Task material>
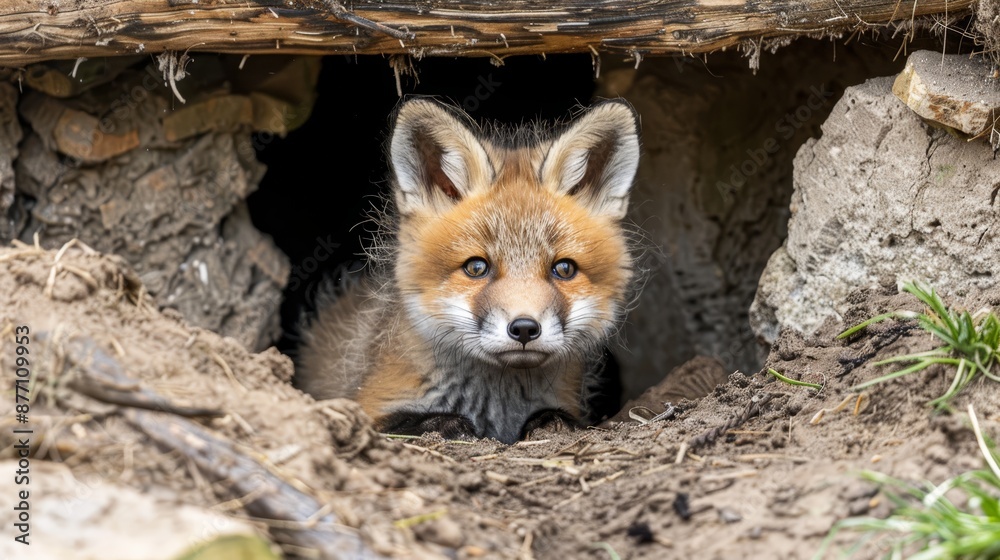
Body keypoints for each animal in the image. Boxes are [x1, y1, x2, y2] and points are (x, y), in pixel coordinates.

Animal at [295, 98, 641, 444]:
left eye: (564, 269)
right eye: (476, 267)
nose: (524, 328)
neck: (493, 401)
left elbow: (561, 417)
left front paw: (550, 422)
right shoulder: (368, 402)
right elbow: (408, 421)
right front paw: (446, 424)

---

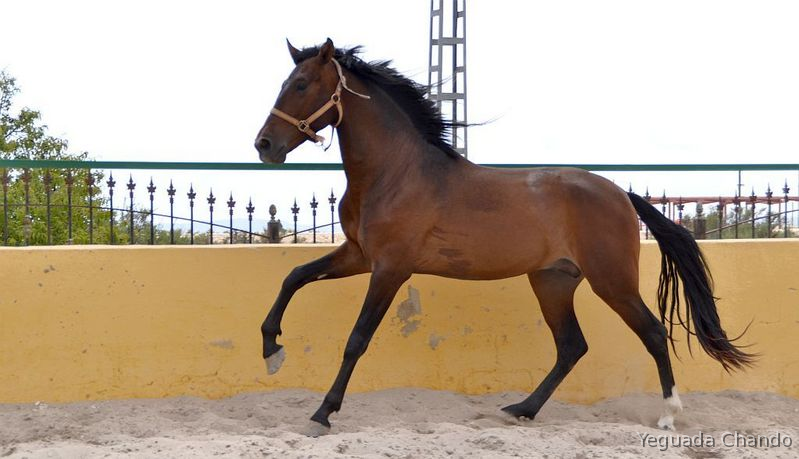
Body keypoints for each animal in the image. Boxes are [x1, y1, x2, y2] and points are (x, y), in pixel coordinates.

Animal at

Assigned task>
Restate word for word only the lines above from the line containing "left front paw: (550, 422)" to the line containing "right front paw: (446, 424)", both of them included.

Answer space>
left front paw: (550, 422)
right shoulder: (368, 402)
right elbow: (408, 421)
right front paw: (446, 424)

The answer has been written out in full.